Here’s a cautionary tale from Vmyths, the virus myths website, on how urban legends are born.
Vmyths says that Reuters News Agency filed a report from Singapore last week quoting anti-virus manufacturer Trend Micro (makers of PC-cillin) as saying computer virus attacks cost global businesses an estimated $55 billion in damages in 2003. That’s a lot of damage. Two spokesmen at Trend Micro have since called Vmyths to “correct” the report. One said it was “wrong.” Another said Trend Micro “cannot gauge a damage value — because they simply don’t collect the required data”.

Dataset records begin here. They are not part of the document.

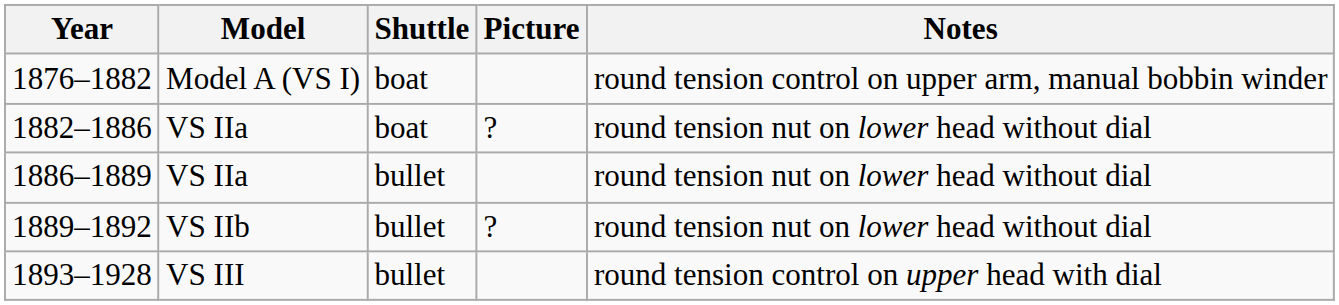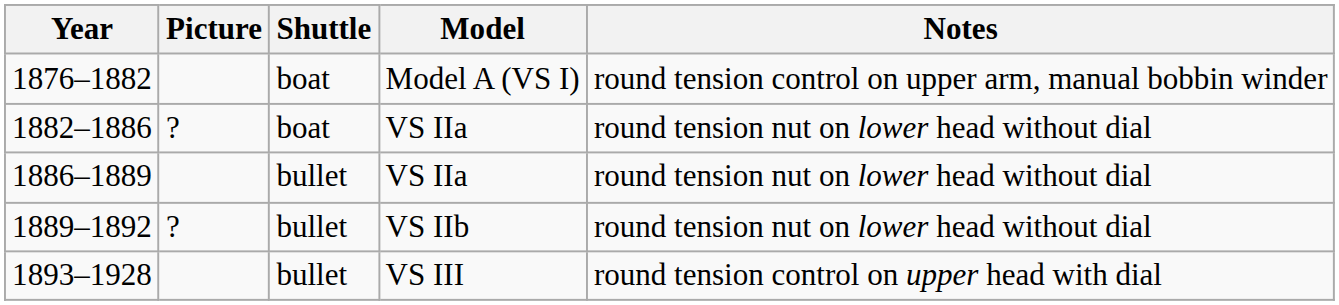columns swapped: Model <-> Picture
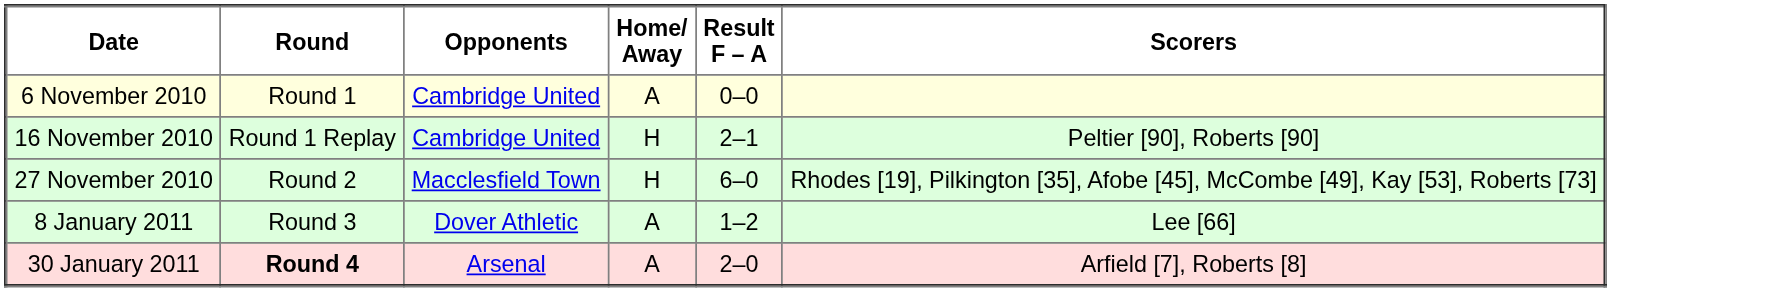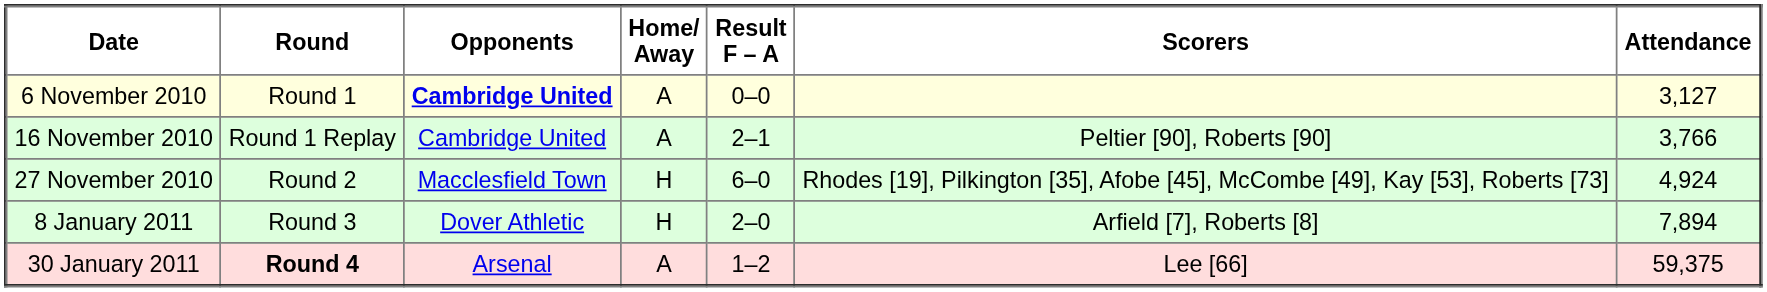+ column: Attendance | 3,127 | 3,766 | 4,924 | 7,894 | 59,375
6 November 2010 | Opponents: normal -> bold
16 November 2010 | Home/ Away: H -> A
8 January 2011 | Home/ Away: A -> H
8 January 2011 | Result F – A: 1–2 -> 2–0
8 January 2011 | Scorers: Lee [66] -> Arfield [7], Roberts [8]
30 January 2011 | Result F – A: 2–0 -> 1–2
30 January 2011 | Scorers: Arfield [7], Roberts [8] -> Lee [66]
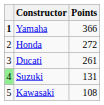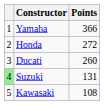Yamaha | column 1: bold -> normal
Ducati | Points: 261 -> 260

Vmyths says the report was later pulled, but without any explanation. I’m not so sure. I can still see it on Reuters’ own website, Forbes, Yahoo, The Hindustan Times, ZDNet, MSNBC, ComputerWorld, The New York Times, etc etc. And the story still sits in Reuters’ official database, Factiva (co-owned by Dow Jones, the company I work for.) I’ve sought word from Trend Micro (I wasn’t able to reach anyone in Taiwan, Singapore or Tokyo by phone and emails have gone unanswered for 10 hours; I guess Chinese New Year has already started. Perhaps the U.S. will be more responsive). Emails to the author of the Reuters report have gone unanswered so far.
As Vmyths points out, it’s great that Trend Micro has tried to set the record straight. But if the story was wrong, why is it still out there on the web, and, in particular, on Reuters’ own sites? And why hasn’t Trend Micro put something up on its website pointing out the report is wrong? Has Trend Micro done everything it can to get things right? Was the report wrong, or the original data?
This episode highlights how, in the age of the Internet, an apparently erroneous story can spread so rapidly and extensively, from even such an authoritative source as Reuters, and how hard it is to correct errors once the Net gets hold of them. In the pre-WWW world (and speaking as a former Reuters journalist) it was relatively simple process to correct something: overwrite it from the proprietary Reuters screen with a corrected version, withdraw the story, or, in the case of subscribers taking a Reuters feed (newspapers, radio stations and what-have-you), sending a note correcting the story. Proprietary databases could be corrected. So long as the story wasn’t already in print, you were usually safe. Nowadays it’s not so easy.
Vmyths is right: Expect to see the $55 billion figure pop up all over the place. (Of course, until we know for sure, it’s possible that the real myth that comes out of this could be that the story was wrong, when in fact it was right.) Ow, I’m getting a headache.